WHAT YOU WILL DO =>
a) Return the passage of the Perth Roller Derby article between "Perth Roller Derby (PRD)" and "Derby Association (WFTDA).", inclusive.
b) Using the Perth Roller Derby article, mark each statement yes or no and quote the words that decide it: (i) The league plays on a flat track. (ii) The league began bouting in 2008. (iii) The league's venue has 700 seats.

DOCUMENT TEXT =>

• • • •

Perth Roller Derby
- Metro area: Perth, Western Australia
- Country: Australia
- Founded: 2008
- Teams: West Coast Evils (A team) Rumble Bees (B team) The Galactic Storms The Solar Flares The Super Novas
- Track type: Flat
- Venue: Morley Rollerdrome
- Affiliations: WFTDA
- Website: www.perthrollerderby.com.au

= Perth Roller Derby =

Roller derby league based in Perth, Western Australia

Perth Roller Derby (PRD) is a women's flat track roller derby league based in Perth, Western Australia. Founded in 2008, the league is a member of the Women's Flat Track Derby Association (WFTDA).

==History==
The league was formed in June 2008, and began bouting in mid-2009. By the end of 2010, it was selling out its 700-seat venue.

• • • •

SUPPLIED MATERIAL =>
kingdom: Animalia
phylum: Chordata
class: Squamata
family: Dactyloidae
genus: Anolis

• • • •

SET OF ANSWERS =>
a)
Perth Roller Derby (PRD) is a women's flat track roller derby league based in Perth, Western Australia. Founded in 2008, the league is a member of the Women's Flat Track Derby Association (WFTDA).

b)
(i) Yes: "Perth Roller Derby (PRD) is a women's flat track roller derby league based in Perth, Western Australia."
(ii) No: "began bouting in mid-2009."
(iii) Yes: "By the end of 2010, it was selling out its 700-seat venue."